Congratulations Alex and Kai! :congratulations:


----------



## GSDElsa (Jul 22, 2009)

Hehehe...you are evil trish 

Yes you guys looked amazing alex!


----------



## wolfstraum (May 2, 2003)

Congratulations!!!

Lee


----------



## GatorDog (Aug 17, 2011)

Congrats!!!


Sent from my iPhone using PG Free


----------



## Caja's Mom (Aug 6, 2003)

Well, someone had to do it. Not much else to do on a "snow" day off from work...


----------



## elisabeth_00117 (May 17, 2009)

Congrats!


----------



## abakerrr (Aug 8, 2008)

Thanks guys!! I just love this little dog. On to our FR Brevet and IPO1 next year. :wub:

Snapped these shots of her on Saturday after the trial while on our BH-celebration geocash.


----------



## carmspack (Feb 2, 2011)

congratulations --- awesome looking dog - (I am a sucker for those bi-colours) just loved French ring -- really miss it , wish I had a club close by -- so who is that dog - (pedigree) -- congrats again
Carmen


----------



## GSDElsa (Jul 22, 2009)

I'll try to get you pictures eventually. My computer is seriously on the fritz and I have no idea what to do...when I go to "computer" to look at my drives (ie flash drive with CF card attached....plus C drive and D drive and everything else!) it is just BLANK. Started late Sunday and hasn't changed yesterday or today :-/


----------



## abakerrr (Aug 8, 2008)

Justine - Take your time, no rush.
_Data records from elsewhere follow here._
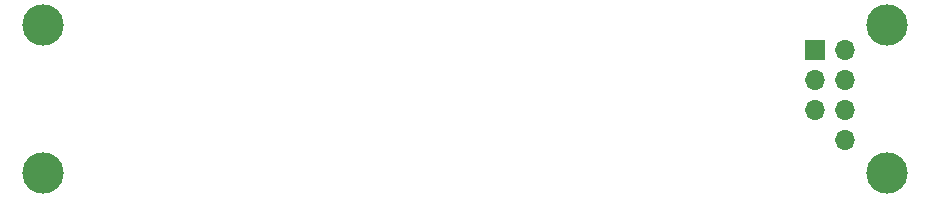
<source format=gbr>
%TF.GenerationSoftware,KiCad,Pcbnew,(6.0.0)*%
%TF.CreationDate,2022-03-29T17:15:08-07:00*%
%TF.ProjectId,ELW2106AA-breakout-board,454c5732-3130-4364-9141-2d627265616b,rev?*%
%TF.SameCoordinates,Original*%
%TF.FileFunction,Soldermask,Bot*%
%TF.FilePolarity,Negative*%
%FSLAX46Y46*%
G04 Gerber Fmt 4.6, Leading zero omitted, Abs format (unit mm)*
G04 Created by KiCad (PCBNEW (6.0.0)) date 2022-03-29 17:15:08*
%MOMM*%
%LPD*%
G01*
G04 APERTURE LIST*
%ADD10R,1.700000X1.700000*%
%ADD11O,1.700000X1.700000*%
%ADD12C,3.500000*%
G04 APERTURE END LIST*
D10*
%TO.C,J1*%
X156860000Y-86750000D03*
D11*
X156860000Y-89290000D03*
X156860000Y-91830000D03*
X159400000Y-86750000D03*
X159400000Y-89290000D03*
X159400000Y-91830000D03*
X159400000Y-94370000D03*
%TD*%
D12*
%TO.C,MH4*%
X162950000Y-84650000D03*
%TD*%
%TO.C,MH1*%
X91450000Y-97150000D03*
%TD*%
%TO.C,MH3*%
X162950000Y-97150000D03*
%TD*%
%TO.C,MH2*%
X91450000Y-84650000D03*
%TD*%
M02*

</source>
It'll be fun to see how all the trial pics turned out, despite the what i'm sure was bad lighting. 

Carmen - Thanks! Most of her foundation has been built up in schutzhund but she really seems to excel with the ringsport exercises. Trials and people to train with are definitely much harder to come by in french ring, but shes such a versatile dog that both sports seem equally enjoyable. Pedigree: Eden Vom Hayes Haus


----------



## Caja's Mom (Aug 6, 2003)

Maybe Panther needs to try out the bite suit.


----------



## abakerrr (Aug 8, 2008)

Caja's Mom said:


> Maybe Panther needs to try out the bite suit.


Your always welcome to come out and train!


----------